* WHAT THIS TASK INVOLVES:
The response should hold each line from the entries below where "type" is found.
===============
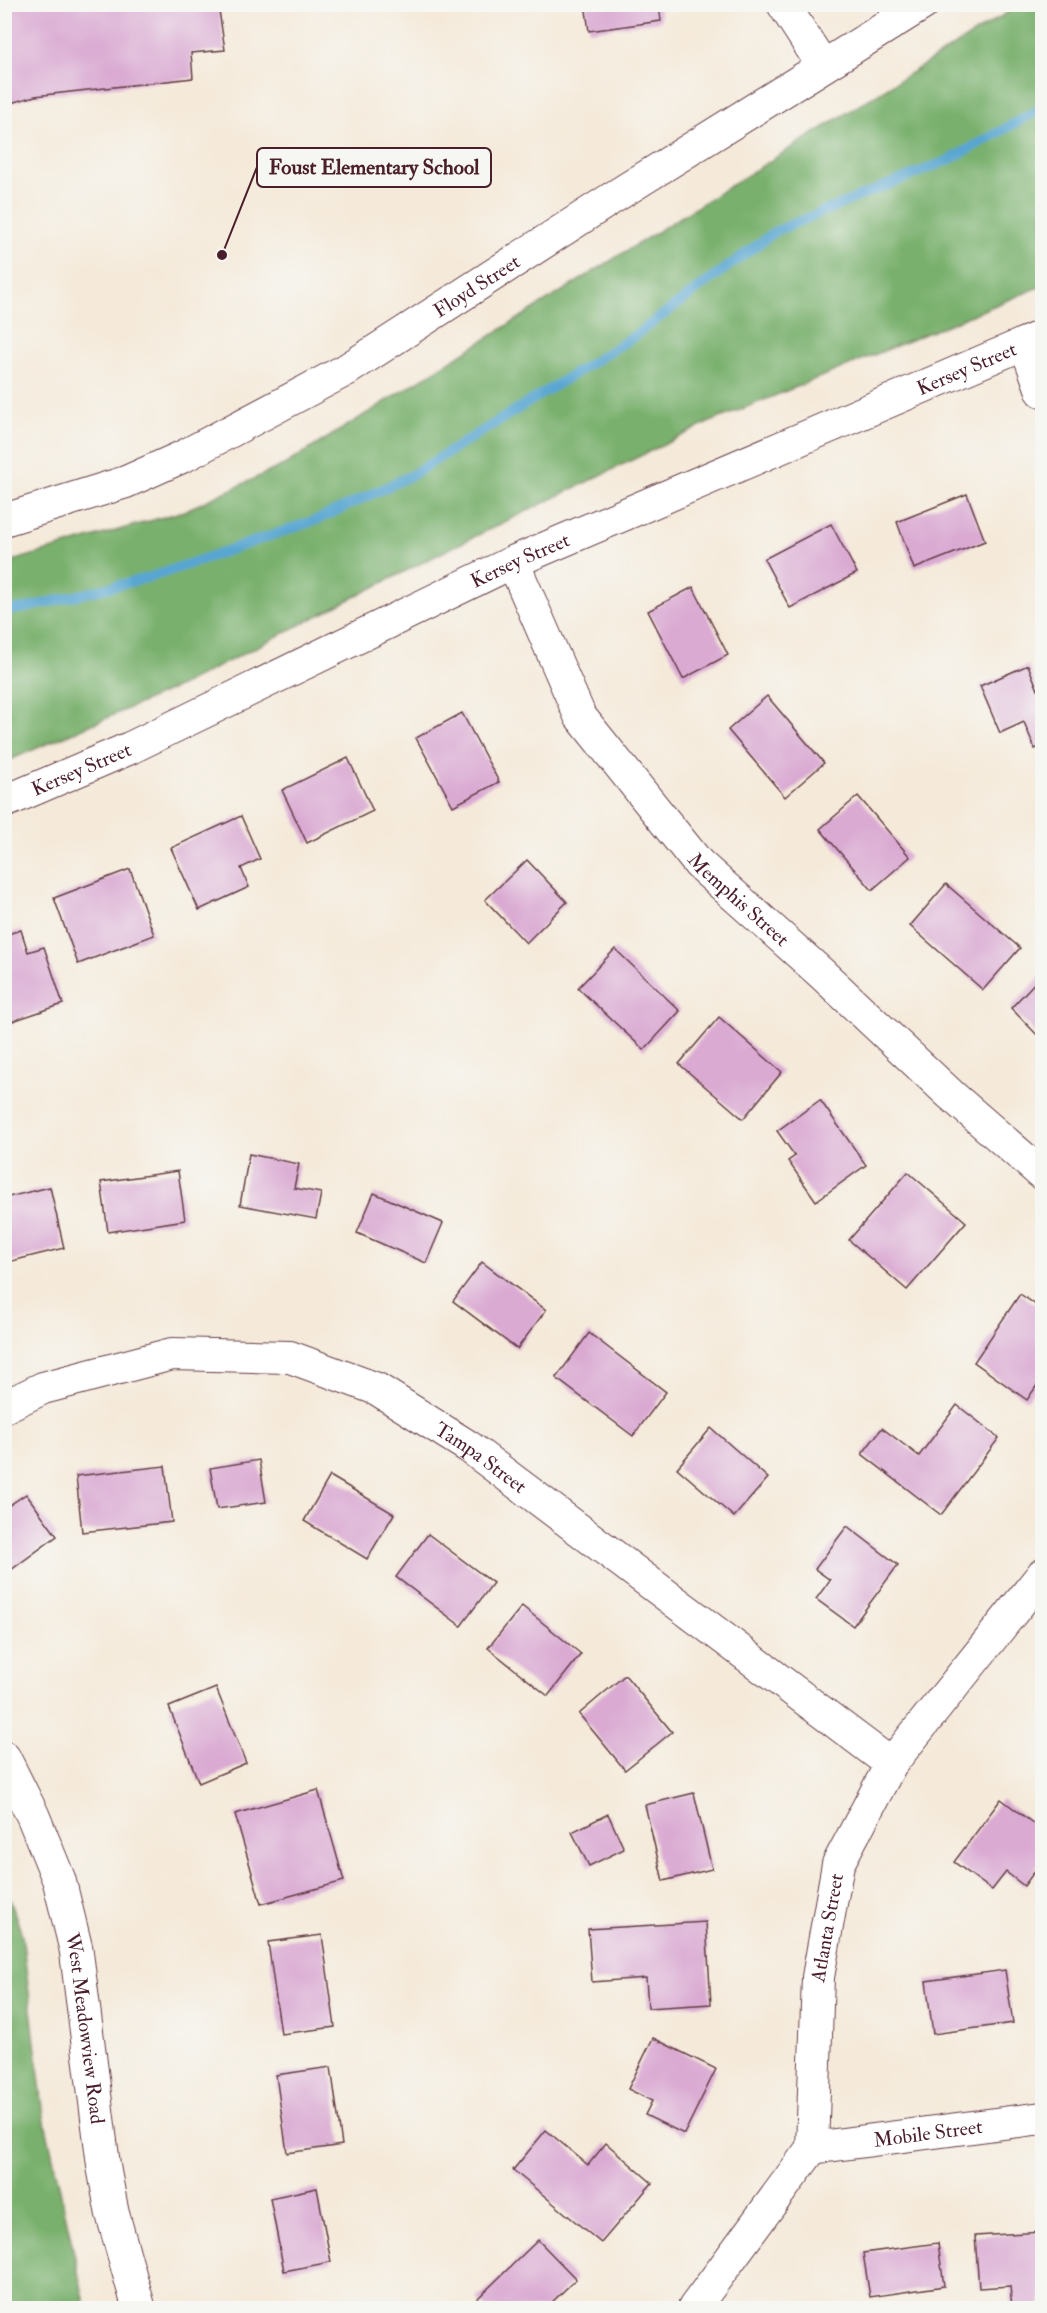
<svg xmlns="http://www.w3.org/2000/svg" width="1047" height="2313" font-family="'IM FELL Double Pica',serif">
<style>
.forest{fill:#79b06d;stroke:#62684c;stroke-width:1.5}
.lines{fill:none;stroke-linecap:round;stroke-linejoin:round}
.stream{stroke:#58a6d1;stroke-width:10}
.building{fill:#daaad3}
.minor-casing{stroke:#643d45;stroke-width:34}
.tertiary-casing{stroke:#643d45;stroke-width:35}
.minor{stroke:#fff;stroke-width:32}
.tertiary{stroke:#fff;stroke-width:33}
.labels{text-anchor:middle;stroke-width:5;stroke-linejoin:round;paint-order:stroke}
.street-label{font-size:20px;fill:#4a1f2b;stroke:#f6f6f2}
.leader{fill:none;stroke:#4a1f2b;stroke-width:2}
.callout-dot{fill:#4a1f2b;stroke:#f6f6f2;stroke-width:2}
.callout{fill:#f6f6f2;stroke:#4a1f2b;stroke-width:2}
.callout-label{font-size:21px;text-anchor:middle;font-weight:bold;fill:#4a1f2b}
</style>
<rect width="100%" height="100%" fill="#f6f6f2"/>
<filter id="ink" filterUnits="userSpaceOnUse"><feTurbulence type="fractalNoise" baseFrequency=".0167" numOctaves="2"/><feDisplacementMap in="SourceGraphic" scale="12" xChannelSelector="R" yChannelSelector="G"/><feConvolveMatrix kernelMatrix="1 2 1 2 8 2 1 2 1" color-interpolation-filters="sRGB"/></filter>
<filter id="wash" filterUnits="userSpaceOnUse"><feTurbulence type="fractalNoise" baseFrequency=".008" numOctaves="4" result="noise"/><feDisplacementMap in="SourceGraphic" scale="24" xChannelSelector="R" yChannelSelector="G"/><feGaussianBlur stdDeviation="1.35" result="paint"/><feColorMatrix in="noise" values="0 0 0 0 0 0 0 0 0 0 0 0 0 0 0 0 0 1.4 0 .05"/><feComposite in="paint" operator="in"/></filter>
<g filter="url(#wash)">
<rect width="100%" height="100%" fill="#f5eada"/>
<!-- forest -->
<g class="forest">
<polygon points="1021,4 1042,5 1042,286 708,423 445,551 180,686 5,762 5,563 184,511 286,464"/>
<polygon points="5,1884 22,1935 44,2117 86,2308 5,2308"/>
</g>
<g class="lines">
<!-- stream -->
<polyline class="stream" points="4,611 26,608 151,577 319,519 412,475 633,337 776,231 951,159 1042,108"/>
</g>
<g id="blocks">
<!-- building -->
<g class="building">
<polygon points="4,4 218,4 225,50 191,53 193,78 35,96 4,105"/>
<polygon points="585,4 659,4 661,21 589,31"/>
<polygon points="967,494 985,541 914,569 897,522"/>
<polygon points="831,524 857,573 790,608 764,559"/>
<polygon points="693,587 728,655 683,679 648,611"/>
<polygon points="1028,665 1042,700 1042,746 1035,749 1024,722 1000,733 980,686"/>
<polygon points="767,696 824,763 785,797 728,730"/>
<polygon points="462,713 499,782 453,806 416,738"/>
<polygon points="348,758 373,811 307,843 282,790"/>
<polygon points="858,796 910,857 872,890 820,829"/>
<polygon points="241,816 260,859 241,868 249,887 199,910 171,848"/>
<polygon points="527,860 567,902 526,943 485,900"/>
<polygon points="130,869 154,935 78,964 54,898"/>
<polygon points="946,884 1020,948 983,990 910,926"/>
<polygon points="21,930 28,952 44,947 63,1004 4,1024 4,935"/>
<polygon points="615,949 680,1011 644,1050 578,988"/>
<polygon points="1042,975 1042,1040 1011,1008"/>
<polygon points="719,1017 782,1072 743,1119 679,1064"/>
<polygon points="820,1100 866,1165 816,1201 788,1161 795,1156 777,1131"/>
<polygon points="249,1154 299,1164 294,1188 321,1193 316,1219 240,1205"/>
<polygon points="178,1171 185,1220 108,1232 101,1182"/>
<polygon points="908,1172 966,1222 907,1290 849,1240"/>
<polygon points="50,1187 64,1248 4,1263 4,1198"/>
<polygon points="374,1193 443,1223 426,1263 357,1233"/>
<polygon points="482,1262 546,1310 517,1349 453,1301"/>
<polygon points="1020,1294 1042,1309 1042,1378 1027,1400 974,1362"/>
<polygon points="589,1333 666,1392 633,1436 556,1378"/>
<polygon points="957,1405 999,1438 941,1515 862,1454 882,1428 919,1456"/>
<polygon points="711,1428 768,1478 734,1517 677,1468"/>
<polygon points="259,1460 266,1502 217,1509 210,1468"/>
<polygon points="165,1466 172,1522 82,1532 76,1476"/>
<polygon points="330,1476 394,1514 367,1559 304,1521"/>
<polygon points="26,1494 57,1536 4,1575 4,1509"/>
<polygon points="847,1526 898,1565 853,1626 816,1599 830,1580 815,1569"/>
<polygon points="428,1534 493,1583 461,1626 396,1577"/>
<polygon points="522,1606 581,1654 548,1696 488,1648"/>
<polygon points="625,1675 672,1732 625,1770 579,1714"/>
<polygon points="216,1688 246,1763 199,1783 169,1707"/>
<polygon points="318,1790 344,1881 261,1904 235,1814"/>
<polygon points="694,1793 712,1869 663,1881 645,1805"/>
<polygon points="1001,1799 1042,1830 1042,1861 1024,1886 1006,1872 992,1890 954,1862"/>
<polygon points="608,1814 624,1849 589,1866 572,1832"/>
<polygon points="706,1922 711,2004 648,2008 646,1978 592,1982 588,1929"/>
<polygon points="322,1935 335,2027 281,2034 268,1942"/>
<polygon points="1005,1970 1013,2023 933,2034 926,1981"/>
<polygon points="653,2038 716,2069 684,2134 645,2115 652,2101 628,2089"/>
<polygon points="331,2067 342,2145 287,2153 276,2075"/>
<polygon points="546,2130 588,2165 606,2143 652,2183 601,2243 513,2170"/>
<polygon points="317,2188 331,2262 284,2271 270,2198"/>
<polygon points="1042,2232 1042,2308 1012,2308 1010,2286 979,2288 975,2236"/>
<polygon points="538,2240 576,2279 546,2308 486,2308 477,2299"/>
<polygon points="938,2243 944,2286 870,2297 863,2253"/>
</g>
</g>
</g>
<g filter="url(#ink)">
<use href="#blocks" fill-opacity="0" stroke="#643d45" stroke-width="1.5"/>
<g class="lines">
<!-- minor casing -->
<g class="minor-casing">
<g id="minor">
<polyline points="783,4 823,66"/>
<polyline points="1025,343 1042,391"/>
<path id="s1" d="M 4,520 L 126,482 L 184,456 L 346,370 L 617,195 L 923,4"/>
<path id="s2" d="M 513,562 L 580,716 L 699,864 L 821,973 L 951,1095 L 1042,1174"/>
<path id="s3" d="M 4,802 L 130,748 L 513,562 L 1042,336"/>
<path id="s4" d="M 4,1407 L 43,1388 L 172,1354 L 290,1357 L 377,1389 L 469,1447 L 891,1764"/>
<path id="s5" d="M 812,2148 L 1042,2118"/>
<path id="s6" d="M 694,2308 L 812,2148 L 818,1977 L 838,1864 L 891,1764 L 1042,1575"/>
</g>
</g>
<!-- tertiary casing -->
<g class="tertiary-casing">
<g id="tertiary">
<path id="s7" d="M 4,1758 L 33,1816 L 59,1880 L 76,1949 L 104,2169 L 112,2212 L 139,2308"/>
</g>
</g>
<!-- minor -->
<use href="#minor" class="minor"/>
<!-- tertiary -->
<use href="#tertiary" class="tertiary"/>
</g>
</g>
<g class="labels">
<!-- street labels -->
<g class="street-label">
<text dy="7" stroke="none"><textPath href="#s1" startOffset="530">Floyd Street</textPath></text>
<text dy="7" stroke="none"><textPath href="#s3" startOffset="1056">Kersey Street</textPath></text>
<text dy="7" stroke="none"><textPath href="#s3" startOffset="570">Kersey Street</textPath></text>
<text dy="7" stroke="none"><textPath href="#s3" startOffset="84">Kersey Street</textPath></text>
<text dy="7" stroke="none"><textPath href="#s2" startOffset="411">Memphis Street</textPath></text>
<text dy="7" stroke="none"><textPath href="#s4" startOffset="512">Tampa Street</textPath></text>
<text dy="7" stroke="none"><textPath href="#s6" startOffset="420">Atlanta Street</textPath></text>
<text dy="7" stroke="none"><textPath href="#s7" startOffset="285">West Meadowview Road</textPath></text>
<text dy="7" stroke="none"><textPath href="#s5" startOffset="117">Mobile Street</textPath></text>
</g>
</g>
<!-- callouts -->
<path class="leader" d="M222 255L257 167"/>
<circle class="callout-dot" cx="222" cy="255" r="6"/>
<rect class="callout" x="257" y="148" width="234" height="39" rx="6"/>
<g class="callout-label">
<text x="374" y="174">Foust Elementary School</text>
</g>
<!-- margin -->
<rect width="1047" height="2313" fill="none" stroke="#f6f6f2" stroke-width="24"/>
</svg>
===============
* RESULT:
<filter id="ink" filterUnits="userSpaceOnUse"><feTurbulence type="fractalNoise" baseFrequency=".0167" numOctaves="2"/><feDisplacementMap in="SourceGraphic" scale="12" xChannelSelector="R" yChannelSelector="G"/><feConvolveMatrix kernelMatrix="1 2 1 2 8 2 1 2 1" color-interpolation-filters="sRGB"/></filter>
<filter id="wash" filterUnits="userSpaceOnUse"><feTurbulence type="fractalNoise" baseFrequency=".008" numOctaves="4" result="noise"/><feDisplacementMap in="SourceGraphic" scale="24" xChannelSelector="R" yChannelSelector="G"/><feGaussianBlur stdDeviation="1.35" result="paint"/><feColorMatrix in="noise" values="0 0 0 0 0 0 0 0 0 0 0 0 0 0 0 0 0 1.4 0 .05"/><feComposite in="paint" operator="in"/></filter>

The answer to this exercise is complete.